UC Natural Reserve System Data Registry (NRS)
The University of California Natural Reserve System contributes to the understanding and management of the Earth and its natural systems by supporting university-level teaching, research, and public service at protected natural areas throughout California. NCEAS collaborated with the NRS in building an information management system that facilitates research and education in the UC NRS. One of the major projects was the UC NRS Data Registry, which is based on the KNB technologies. Funded in 1999 by the University of California.
Resource Discovery Initiative for Field Stations (RDIFS)
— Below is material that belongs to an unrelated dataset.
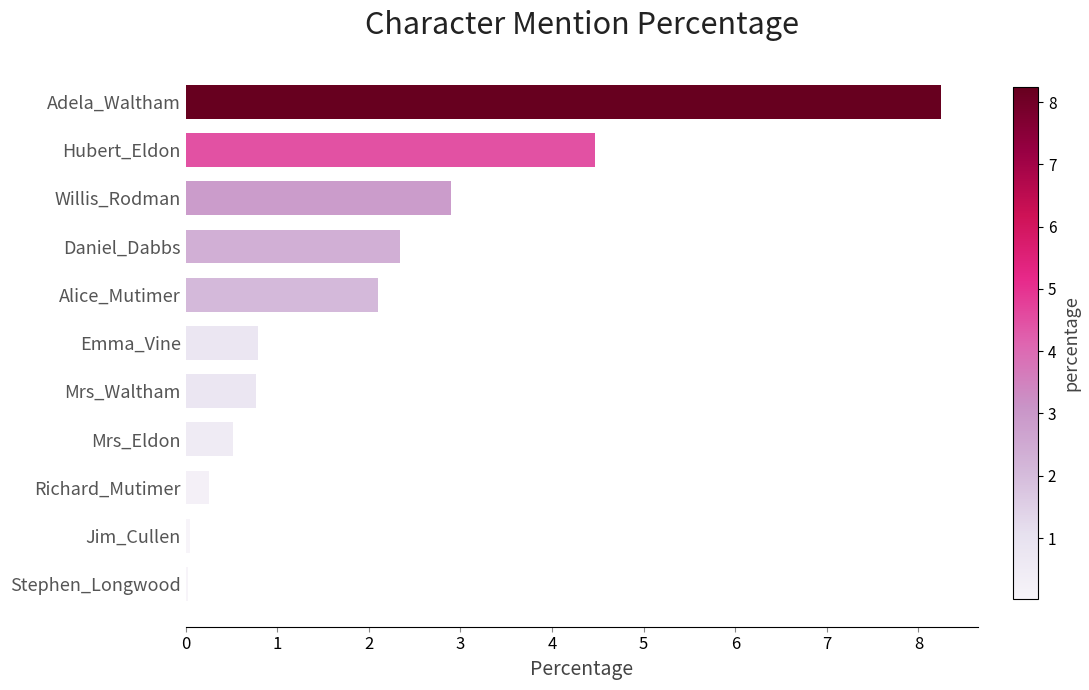

At which category does the chart reach its peak across all series?

Adela_Waltham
RDIFS Research Coordination Network (RCN) focused principally on enhancing the ecological informatics infrastructure for field biology and developed mechanisms for discovery of data and information resources that help facilitate research and education at North American biological field stations. As part of the LTER-lead RDIFS effort, NCEAS has adapted tools from the KNB to create the Organization of Biological Field Stations Data Registry. LTER Network Office - funded in 2001 by the National Science Foundation - Research Collaboration Networks Program.
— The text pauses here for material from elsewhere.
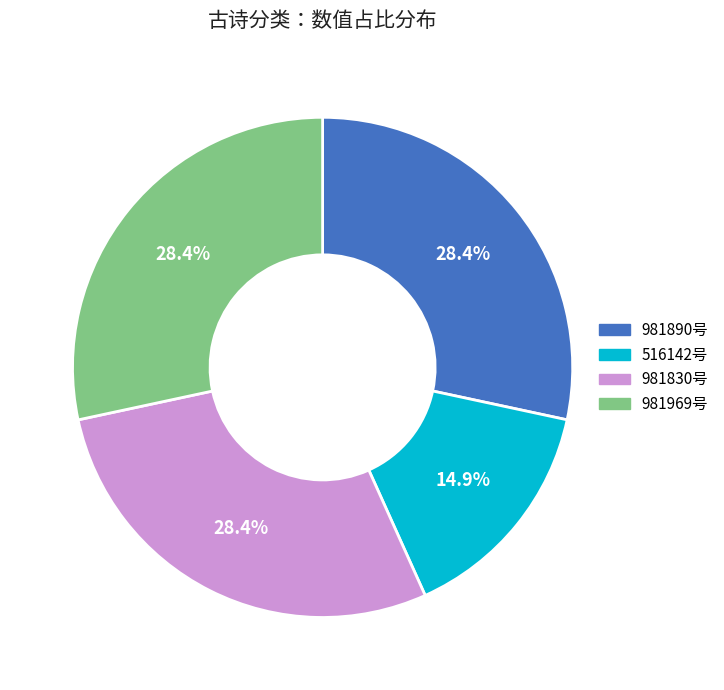

Does 981830号 represent more than half of the total?

No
Kruger National Park, South Africa
NCEAS collaborated with information managers and scientists at Kruger National Park to develop effective informatics solutions for data collected within the park, as well as for research purposes, decision-making, and public edification. The collaboration focused especially on the confederation of data, and the development and deployment of Kepler workflow solutions for conservation management analyses. The project is based on KNB and SEEK technologies. This approach was adopted at each of the twenty-two South African national parks (SANParks). SANParks Data Repository. Funded by the Andrew W. Mellon Foundation.
Webs on the Web (WOW)
This project developed the information technology needed to increase the quality, sophistication, and pedagogical accessibility of analyses and visualizations of ecological network data. The complexity of ecological network data is immense and therefore represents a challenging opportunity for software development targeting the ecological sciences. Funded in 2002 by the National Science Foundation - Biological Databases & Informatics Program.
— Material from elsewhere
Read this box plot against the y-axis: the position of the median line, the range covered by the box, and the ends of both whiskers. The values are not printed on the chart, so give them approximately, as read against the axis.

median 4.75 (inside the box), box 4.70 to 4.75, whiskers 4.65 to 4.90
Knowledge Network for Biocomplexity (KNB)
KNB is a network for data sharing that facilitates ecological and environmental research. KNB is a collaborative effort including ecologists and technologists. Partners include NCEAS, Long Term Ecological Research Network (LTER), San Diego Supercomputer Center (SDSC), and Texas Tech University (TTU). The goal of KNB is to enable efficient discovery, access, interpretation, integration, and analysis of complex ecological data from a highly distributed set of field stations, laboratories, research sites, and individual researchers. KNB software products include applications to describe, store, and query ecological data from a common framework. KNB produced a structured metadata format for ecological data (EML), software to generate this format (Morpho), and a robust metadata and data management system (Metacat) that enables researchers to participate in a distributed global network of Data Repositories. Funded in 1999 by the National Science Foundation - Knowledge & Distributed Intelligence Program DEB-0072909
LTER Data Catalog was a collaboration with LTER Data Managers and the LTER Network Office to develop metadata standards and promote search capabilities for data and metadata. It is based largely on KNB technologies.